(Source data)
-- Opening Marker --
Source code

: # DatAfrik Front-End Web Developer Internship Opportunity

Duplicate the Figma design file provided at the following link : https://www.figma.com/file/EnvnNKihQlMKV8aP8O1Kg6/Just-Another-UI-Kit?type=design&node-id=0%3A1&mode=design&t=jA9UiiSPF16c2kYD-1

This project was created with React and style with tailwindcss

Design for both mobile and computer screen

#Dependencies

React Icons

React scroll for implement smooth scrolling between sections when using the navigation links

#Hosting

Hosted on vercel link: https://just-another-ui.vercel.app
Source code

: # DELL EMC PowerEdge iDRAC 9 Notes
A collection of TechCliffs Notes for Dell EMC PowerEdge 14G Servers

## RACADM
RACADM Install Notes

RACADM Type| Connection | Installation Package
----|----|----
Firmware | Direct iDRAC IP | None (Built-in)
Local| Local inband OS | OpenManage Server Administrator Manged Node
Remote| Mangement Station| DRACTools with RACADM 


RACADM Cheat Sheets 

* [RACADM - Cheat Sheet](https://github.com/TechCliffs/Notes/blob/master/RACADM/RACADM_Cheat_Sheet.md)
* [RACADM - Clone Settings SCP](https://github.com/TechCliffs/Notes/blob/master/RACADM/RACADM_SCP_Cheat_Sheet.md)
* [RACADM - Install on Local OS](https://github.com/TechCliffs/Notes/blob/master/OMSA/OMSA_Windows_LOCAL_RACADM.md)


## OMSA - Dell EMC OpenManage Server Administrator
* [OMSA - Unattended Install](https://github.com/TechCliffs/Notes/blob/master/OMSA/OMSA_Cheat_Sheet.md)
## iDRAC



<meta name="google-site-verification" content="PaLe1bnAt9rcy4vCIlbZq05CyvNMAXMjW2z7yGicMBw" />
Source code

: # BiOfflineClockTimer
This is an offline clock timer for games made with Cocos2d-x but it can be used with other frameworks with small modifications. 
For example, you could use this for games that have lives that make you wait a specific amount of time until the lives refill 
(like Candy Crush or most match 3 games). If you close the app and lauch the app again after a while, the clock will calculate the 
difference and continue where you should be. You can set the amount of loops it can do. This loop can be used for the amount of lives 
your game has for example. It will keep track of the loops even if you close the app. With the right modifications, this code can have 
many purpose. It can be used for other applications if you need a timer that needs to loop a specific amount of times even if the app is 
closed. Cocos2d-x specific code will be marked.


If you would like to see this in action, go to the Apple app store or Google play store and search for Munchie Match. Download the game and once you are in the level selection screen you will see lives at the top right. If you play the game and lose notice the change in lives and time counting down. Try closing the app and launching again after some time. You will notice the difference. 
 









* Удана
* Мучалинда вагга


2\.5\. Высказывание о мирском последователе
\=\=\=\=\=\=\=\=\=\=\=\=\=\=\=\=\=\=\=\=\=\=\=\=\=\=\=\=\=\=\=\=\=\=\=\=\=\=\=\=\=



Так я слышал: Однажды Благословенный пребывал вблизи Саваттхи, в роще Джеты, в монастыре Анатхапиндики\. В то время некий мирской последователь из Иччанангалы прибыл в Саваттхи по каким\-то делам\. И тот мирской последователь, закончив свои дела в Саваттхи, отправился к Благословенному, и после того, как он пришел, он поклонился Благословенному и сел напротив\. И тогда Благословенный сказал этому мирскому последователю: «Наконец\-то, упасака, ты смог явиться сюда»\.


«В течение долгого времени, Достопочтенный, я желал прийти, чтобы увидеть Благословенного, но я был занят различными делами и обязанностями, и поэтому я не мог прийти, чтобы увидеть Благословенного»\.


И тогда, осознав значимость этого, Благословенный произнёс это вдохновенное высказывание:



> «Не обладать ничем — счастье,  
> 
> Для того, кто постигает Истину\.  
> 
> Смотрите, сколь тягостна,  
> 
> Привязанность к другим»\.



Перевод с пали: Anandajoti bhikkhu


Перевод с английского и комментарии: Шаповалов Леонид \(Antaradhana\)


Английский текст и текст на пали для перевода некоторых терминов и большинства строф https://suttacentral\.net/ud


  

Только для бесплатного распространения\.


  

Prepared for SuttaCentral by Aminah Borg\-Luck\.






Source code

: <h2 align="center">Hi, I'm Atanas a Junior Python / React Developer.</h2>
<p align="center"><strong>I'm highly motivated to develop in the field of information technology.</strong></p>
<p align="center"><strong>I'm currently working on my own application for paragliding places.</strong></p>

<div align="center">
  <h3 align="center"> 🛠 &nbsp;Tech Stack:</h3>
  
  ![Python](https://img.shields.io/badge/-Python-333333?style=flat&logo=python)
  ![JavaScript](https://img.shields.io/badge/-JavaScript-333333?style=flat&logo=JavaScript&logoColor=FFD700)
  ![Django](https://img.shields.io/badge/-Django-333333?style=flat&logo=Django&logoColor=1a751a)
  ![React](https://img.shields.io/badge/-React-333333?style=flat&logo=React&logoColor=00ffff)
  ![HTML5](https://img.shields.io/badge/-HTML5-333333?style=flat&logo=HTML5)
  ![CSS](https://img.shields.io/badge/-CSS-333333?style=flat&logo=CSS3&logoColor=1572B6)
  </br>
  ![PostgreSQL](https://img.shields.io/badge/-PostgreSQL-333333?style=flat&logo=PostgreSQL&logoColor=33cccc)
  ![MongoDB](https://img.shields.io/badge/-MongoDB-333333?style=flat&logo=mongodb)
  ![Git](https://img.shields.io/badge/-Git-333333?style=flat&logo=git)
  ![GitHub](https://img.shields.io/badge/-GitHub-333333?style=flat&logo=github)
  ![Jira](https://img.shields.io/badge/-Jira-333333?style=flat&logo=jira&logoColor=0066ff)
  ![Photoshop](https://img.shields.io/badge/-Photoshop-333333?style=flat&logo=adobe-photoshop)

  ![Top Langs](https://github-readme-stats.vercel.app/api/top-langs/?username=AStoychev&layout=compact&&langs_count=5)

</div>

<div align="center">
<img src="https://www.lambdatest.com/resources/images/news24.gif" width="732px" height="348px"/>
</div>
-- Closing Marker --
For each line in the data, set it down again exactly.

Source code

: # DatAfrik Front-End Web Developer Internship Opportunity

Duplicate the Figma design file provided at the following link : https://www.figma.com/file/EnvnNKihQlMKV8aP8O1Kg6/Just-Another-UI-Kit?type=design&node-id=0%3A1&mode=design&t=jA9UiiSPF16c2kYD-1

This project was created with React and style with tailwindcss

Design for both mobile and computer screen

#Dependencies

React Icons

React scroll for implement smooth scrolling between sections when using the navigation links

#Hosting

Hosted on vercel link: https://just-another-ui.vercel.app
Source code

: # DELL EMC PowerEdge iDRAC 9 Notes
A collection of TechCliffs Notes for Dell EMC PowerEdge 14G Servers

## RACADM
RACADM Install Notes

RACADM Type| Connection | Installation Package
----|----|----
Firmware | Direct iDRAC IP | None (Built-in)
Local| Local inband OS | OpenManage Server Administrator Manged Node
Remote| Mangement Station| DRACTools with RACADM 


RACADM Cheat Sheets 

* [RACADM - Cheat Sheet](https://github.com/TechCliffs/Notes/blob/master/RACADM/RACADM_Cheat_Sheet.md)
* [RACADM - Clone Settings SCP](https://github.com/TechCliffs/Notes/blob/master/RACADM/RACADM_SCP_Cheat_Sheet.md)
* [RACADM - Install on Local OS](https://github.com/TechCliffs/Notes/blob/master/OMSA/OMSA_Windows_LOCAL_RACADM.md)


## OMSA - Dell EMC OpenManage Server Administrator
* [OMSA - Unattended Install](https://github.com/TechCliffs/Notes/blob/master/OMSA/OMSA_Cheat_Sheet.md)
## iDRAC



<meta name="google-site-verification" content="PaLe1bnAt9rcy4vCIlbZq05CyvNMAXMjW2z7yGicMBw" />
Source code

: # BiOfflineClockTimer
This is an offline clock timer for games made with Cocos2d-x but it can be used with other frameworks with small modifications. 
For example, you could use this for games that have lives that make you wait a specific amount of time until the lives refill 
(like Candy Crush or most match 3 games). If you close the app and lauch the app again after a while, the clock will calculate the 
difference and continue where you should be. You can set the amount of loops it can do. This loop can be used for the amount of lives 
your game has for example. It will keep track of the loops even if you close the app. With the right modifications, this code can have 
many purpose. It can be used for other applications if you need a timer that needs to loop a specific amount of times even if the app is 
closed. Cocos2d-x specific code will be marked.


If you would like to see this in action, go to the Apple app store or Google play store and search for Munchie Match. Download the game and once you are in the level selection screen you will see lives at the top right. If you play the game and lose notice the change in lives and time counting down. Try closing the app and launching again after some time. You will notice the difference. 
 









* Удана
* Мучалинда вагга


2\.5\. Высказывание о мирском последователе
\=\=\=\=\=\=\=\=\=\=\=\=\=\=\=\=\=\=\=\=\=\=\=\=\=\=\=\=\=\=\=\=\=\=\=\=\=\=\=\=\=



Так я слышал: Однажды Благословенный пребывал вблизи Саваттхи, в роще Джеты, в монастыре Анатхапиндики\. В то время некий мирской последователь из Иччанангалы прибыл в Саваттхи по каким\-то делам\. И тот мирской последователь, закончив свои дела в Саваттхи, отправился к Благословенному, и после того, как он пришел, он поклонился Благословенному и сел напротив\. И тогда Благословенный сказал этому мирскому последователю: «Наконец\-то, упасака, ты смог явиться сюда»\.


«В течение долгого времени, Достопочтенный, я желал прийти, чтобы увидеть Благословенного, но я был занят различными делами и обязанностями, и поэтому я не мог прийти, чтобы увидеть Благословенного»\.


И тогда, осознав значимость этого, Благословенный произнёс это вдохновенное высказывание:



> «Не обладать ничем — счастье,  
> 
> Для того, кто постигает Истину\.  
> 
> Смотрите, сколь тягостна,  
> 
> Привязанность к другим»\.



Перевод с пали: Anandajoti bhikkhu


Перевод с английского и комментарии: Шаповалов Леонид \(Antaradhana\)


Английский текст и текст на пали для перевода некоторых терминов и большинства строф https://suttacentral\.net/ud


  

Только для бесплатного распространения\.


  

Prepared for SuttaCentral by Aminah Borg\-Luck\.






Source code

: <h2 align="center">Hi, I'm Atanas a Junior Python / React Developer.</h2>
<p align="center"><strong>I'm highly motivated to develop in the field of information technology.</strong></p>
<p align="center"><strong>I'm currently working on my own application for paragliding places.</strong></p>

<div align="center">
  <h3 align="center"> 🛠 &nbsp;Tech Stack:</h3>
  
  ![Python](https://img.shields.io/badge/-Python-333333?style=flat&logo=python)
  ![JavaScript](https://img.shields.io/badge/-JavaScript-333333?style=flat&logo=JavaScript&logoColor=FFD700)
  ![Django](https://img.shields.io/badge/-Django-333333?style=flat&logo=Django&logoColor=1a751a)
  ![React](https://img.shields.io/badge/-React-333333?style=flat&logo=React&logoColor=00ffff)
  ![HTML5](https://img.shields.io/badge/-HTML5-333333?style=flat&logo=HTML5)
  ![CSS](https://img.shields.io/badge/-CSS-333333?style=flat&logo=CSS3&logoColor=1572B6)
  </br>
  ![PostgreSQL](https://img.shields.io/badge/-PostgreSQL-333333?style=flat&logo=PostgreSQL&logoColor=33cccc)
  ![MongoDB](https://img.shields.io/badge/-MongoDB-333333?style=flat&logo=mongodb)
  ![Git](https://img.shields.io/badge/-Git-333333?style=flat&logo=git)
  ![GitHub](https://img.shields.io/badge/-GitHub-333333?style=flat&logo=github)
  ![Jira](https://img.shields.io/badge/-Jira-333333?style=flat&logo=jira&logoColor=0066ff)
  ![Photoshop](https://img.shields.io/badge/-Photoshop-333333?style=flat&logo=adobe-photoshop)

  ![Top Langs](https://github-readme-stats.vercel.app/api/top-langs/?username=AStoychev&layout=compact&&langs_count=5)

</div>

<div align="center">
<img src="https://www.lambdatest.com/resources/images/news24.gif" width="732px" height="348px"/>
</div>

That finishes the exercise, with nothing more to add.